Meskipun Matan ini fokus pada *qaul mu'tamad*, ia terkadang hanya menyebutkan satu sisi hukum saja, yang harus dilengkapi melalui syarah. Contohnya, Matan ini sangat singkat dalam membahas rincian hukum Zakat hasil tambang (Ma'din) atau barang temuan (Rikaz), yang mana perinciannya baru muncul secara lengkap dalam kitab-kitab syarah yang lebih besar. Hal ini adalah disengaja, sesuai tujuan penulis untuk memberikan kerangka, bukan ensiklopedia fiqh.
Matan Abi Syuja' adalah bukti nyata dari efektivitas pedagogi Islam klasik. Dengan jumlah kalimat yang terbatas, penulisnya berhasil memuat spektrum luas hukum syariat, dari cara bersuci yang paling sederhana hingga ketentuan waris yang paling rumit. Ia adalah teks yang mengajarkan ketelitian, ketertiban, dan penghormatan terhadap detail hukum.

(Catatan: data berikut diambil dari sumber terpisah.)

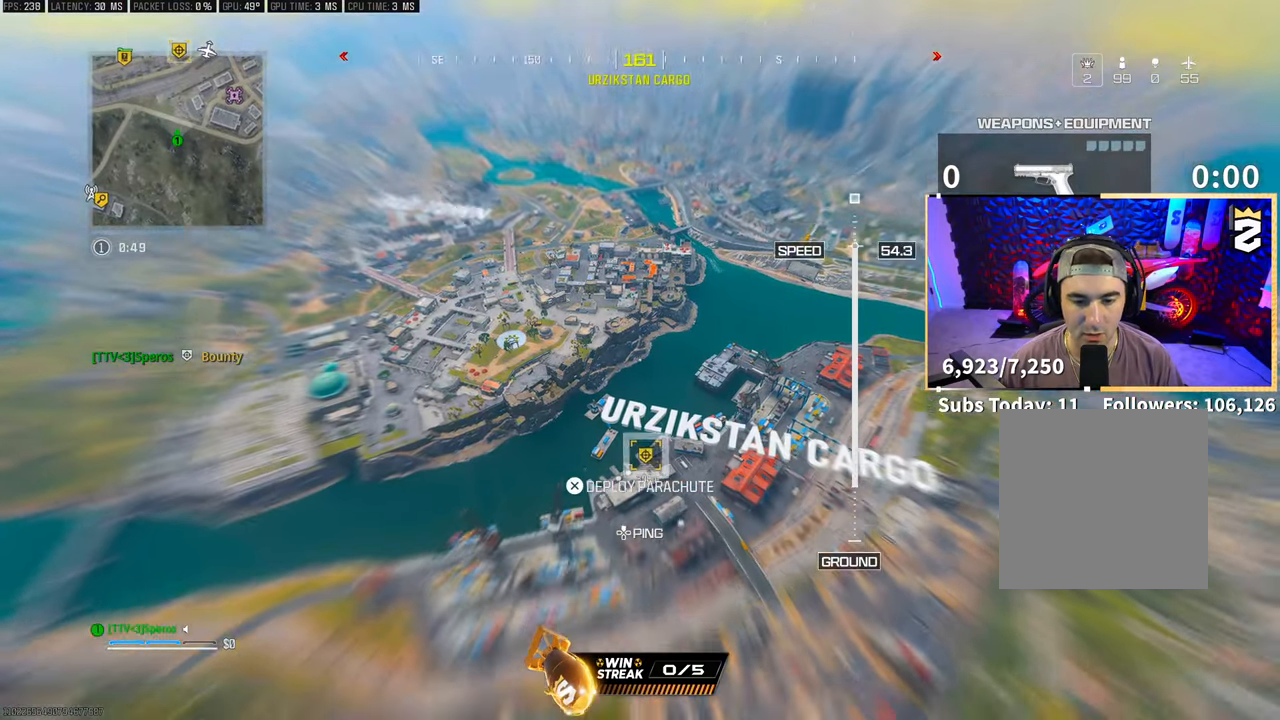
{"buttons": [], "left_stick": "up", "right_stick": "center", "events": [[300, "right_stick", "center"]]}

Matan ini bukan sekadar buku, melainkan sebuah tradisi yang terus hidup, dibaca, dihafalkan, dan dikaji di seluruh dunia. Keberlanjutan pembelajarannya menjamin bahwa prinsip-prinsip dasar Mazhab Syafi'i tetap utuh dan diakses oleh generasi Muslim di masa depan. Bagi setiap penuntut ilmu fiqh, menguasai Matan Abi Syuja' adalah langkah awal yang mutlak, sebuah batu penjuru yang menopang seluruh bangunan pengetahuan hukum Islam yang kompleks dan indah.
Teks ini berhasil memenuhi tujuannya, yakni menjadi 'Puncak' yang disederhanakan, menyediakan panduan yang terang benderang menuju pemahaman yang benar atas syariat Allah.